Selon RFI, le Groupe d’experts des Nations unies sur la République démocratique du Congo (RDC) consacre une section détaillée de son dernier rapport à l’Alliance des Forces démocratiques du Congo (AFC/M23), un mouvement armé actif à l’est du pays. Les enquêteurs onusiens y livrent une estimation de ses effectifs, exposent les objectifs politiques qu’il revendique et analysent son rapprochement croissant avec l’ancien président Joseph Kabila. Le document évoque également une possible restructuration interne du mouvement, signalée par plusieurs sources citées par les experts.
Ce qu'il faut retenir
- Les effectifs de l’AFC/M23 font l’objet d’une estimation précise dans le rapport de l’ONU sur la RDC.
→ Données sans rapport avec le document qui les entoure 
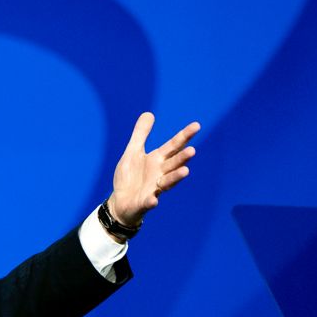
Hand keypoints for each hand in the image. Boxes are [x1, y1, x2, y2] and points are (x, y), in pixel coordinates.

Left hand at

- Le mouvement revendique des objectifs politiques clairement définis, détaillés par les enquêteurs onusiens.
- L’association entre l’AFC/M23 et l’ex-président Joseph Kabila s’intensifie, selon les experts.
- Une restructuration interne du mouvement est évoquée, sur la base de sources concordantes.
- Le rapport s’inscrit dans le cadre des travaux du Groupe d’experts de l’ONU sur la RDC, un mécanisme de surveillance des sanctions internationales.
Des effectifs évalués et des objectifs politiques revendiqués
Le rapport des Nations unies apporte une évaluation chiffrée des forces en présence au sein de l’AFC/M23, un groupe armé actif principalement dans les provinces du Nord-Kivu et du Sud-Kivu. D’après les enquêteurs, les effectifs du mouvement s’élèveraient à plusieurs milliers de combattants, une estimation qui reste à confirmer par des sources indépendantes. Le document précise que l’AFC/M23 justifie ses actions par la défense des intérêts des communautés congolaises, tout en dénonçant les violations répétées des droits humains attribuées aux forces armées régulières et aux groupes armés rivaux. Les experts onusiens soulignent que cette rhétorique s’appuie sur un discours politique structuré, mêlant revendications locales et critiques à l’encontre du gouvernement central de Kinshasa.
Un rapprochement stratégique avec Joseph Kabila
L’un des enseignements majeurs du rapport réside dans l’analyse des liens entre l’AFC/M23 et l’ex-président congolais Joseph Kabila, au pouvoir de 2001 à 2018. Selon les enquêteurs, plusieurs éléments attestent d’une collaboration croissante entre le mouvement armé et l’entourage de l’ancien chef de l’État. RFI rapporte que des sources locales et régionales évoquent des soutiens logistiques et financiers en provenance de cercles proches de Kabila, sans pour autant pouvoir établir de lien direct avec l’intéressé lui-même. Le rapport évoque notamment des réunions présumées entre des responsables de l’AFC/M23 et des figures politiques associées à l’ex-président, dans des villes comme Goma ou Bukavu.
Une restructuration interne évoquée par plusieurs sources
Le document onusien laisse entrevoir une possible réorganisation de l’AFC/M23, un mouvement qui a connu plusieurs scissions et recompositions depuis sa création en 2012. Plusieurs sources citées par les enquêteurs évoquent une refonte des chaînes de commandement, ainsi qu’une volonté de professionnaliser certaines branches du groupe. Cette restructuration pourrait s’accompagner d’un recentrage de la stratégie militaire, avec une montée en puissance des opérations dans les zones frontalières avec le Rwanda et l’Ouganda. Les experts précisent cependant que ces informations restent à confirmer, faute de preuves tangibles dans l’immédiat.
Ce rapport intervient dans un contexte où l’est de la RDC reste une zone de tensions persistantes, malgré les accords de paix intermittents. La communauté internationale, et en particulier les pays de la région des Grands Lacs, devraient suivre de près l’évolution de la situation, alors que les populations civiles continuent de subir les conséquences des affrontements entre groupes armés et forces armées.